**Listed records**
==================================================

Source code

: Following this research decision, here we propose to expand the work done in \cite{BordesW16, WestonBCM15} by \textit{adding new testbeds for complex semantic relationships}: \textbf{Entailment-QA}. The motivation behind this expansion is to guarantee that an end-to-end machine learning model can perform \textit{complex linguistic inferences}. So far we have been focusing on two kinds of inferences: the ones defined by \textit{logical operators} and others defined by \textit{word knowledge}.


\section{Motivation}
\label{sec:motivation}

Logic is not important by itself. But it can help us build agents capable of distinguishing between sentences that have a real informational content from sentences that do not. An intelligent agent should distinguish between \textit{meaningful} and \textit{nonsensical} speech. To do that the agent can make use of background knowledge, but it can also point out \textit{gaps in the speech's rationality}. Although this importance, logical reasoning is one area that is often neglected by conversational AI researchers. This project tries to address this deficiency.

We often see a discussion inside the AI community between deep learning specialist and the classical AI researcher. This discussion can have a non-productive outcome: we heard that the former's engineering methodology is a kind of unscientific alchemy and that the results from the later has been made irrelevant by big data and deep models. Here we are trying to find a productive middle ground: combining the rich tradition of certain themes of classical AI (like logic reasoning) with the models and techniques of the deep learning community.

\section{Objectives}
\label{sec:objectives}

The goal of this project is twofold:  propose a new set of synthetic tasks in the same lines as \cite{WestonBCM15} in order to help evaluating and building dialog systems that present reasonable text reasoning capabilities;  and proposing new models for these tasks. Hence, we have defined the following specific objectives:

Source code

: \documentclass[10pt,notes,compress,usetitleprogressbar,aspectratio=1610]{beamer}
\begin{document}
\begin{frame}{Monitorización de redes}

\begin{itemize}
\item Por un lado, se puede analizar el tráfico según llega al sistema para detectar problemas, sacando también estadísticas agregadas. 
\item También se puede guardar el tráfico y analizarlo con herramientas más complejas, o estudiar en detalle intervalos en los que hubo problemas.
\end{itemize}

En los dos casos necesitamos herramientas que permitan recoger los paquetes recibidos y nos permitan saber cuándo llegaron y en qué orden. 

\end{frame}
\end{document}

==================================================

Set down all of the entries again, keeping every line exactly as it is.

**Result of the task**
Source code

: Following this research decision, here we propose to expand the work done in \cite{BordesW16, WestonBCM15} by \textit{adding new testbeds for complex semantic relationships}: \textbf{Entailment-QA}. The motivation behind this expansion is to guarantee that an end-to-end machine learning model can perform \textit{complex linguistic inferences}. So far we have been focusing on two kinds of inferences: the ones defined by \textit{logical operators} and others defined by \textit{word knowledge}.


\section{Motivation}
\label{sec:motivation}

Logic is not important by itself. But it can help us build agents capable of distinguishing between sentences that have a real informational content from sentences that do not. An intelligent agent should distinguish between \textit{meaningful} and \textit{nonsensical} speech. To do that the agent can make use of background knowledge, but it can also point out \textit{gaps in the speech's rationality}. Although this importance, logical reasoning is one area that is often neglected by conversational AI researchers. This project tries to address this deficiency.

We often see a discussion inside the AI community between deep learning specialist and the classical AI researcher. This discussion can have a non-productive outcome: we heard that the former's engineering methodology is a kind of unscientific alchemy and that the results from the later has been made irrelevant by big data and deep models. Here we are trying to find a productive middle ground: combining the rich tradition of certain themes of classical AI (like logic reasoning) with the models and techniques of the deep learning community.

\section{Objectives}
\label{sec:objectives}

The goal of this project is twofold:  propose a new set of synthetic tasks in the same lines as \cite{WestonBCM15} in order to help evaluating and building dialog systems that present reasonable text reasoning capabilities;  and proposing new models for these tasks. Hence, we have defined the following specific objectives:

Source code

: \documentclass[10pt,notes,compress,usetitleprogressbar,aspectratio=1610]{beamer}
\begin{document}
\begin{frame}{Monitorización de redes}

\begin{itemize}
\item Por un lado, se puede analizar el tráfico según llega al sistema para detectar problemas, sacando también estadísticas agregadas. 
\item También se puede guardar el tráfico y analizarlo con herramientas más complejas, o estudiar en detalle intervalos en los que hubo problemas.
\end{itemize}

En los dos casos necesitamos herramientas que permitan recoger los paquetes recibidos y nos permitan saber cuándo llegaron y en qué orden. 

\end{frame}
\end{document}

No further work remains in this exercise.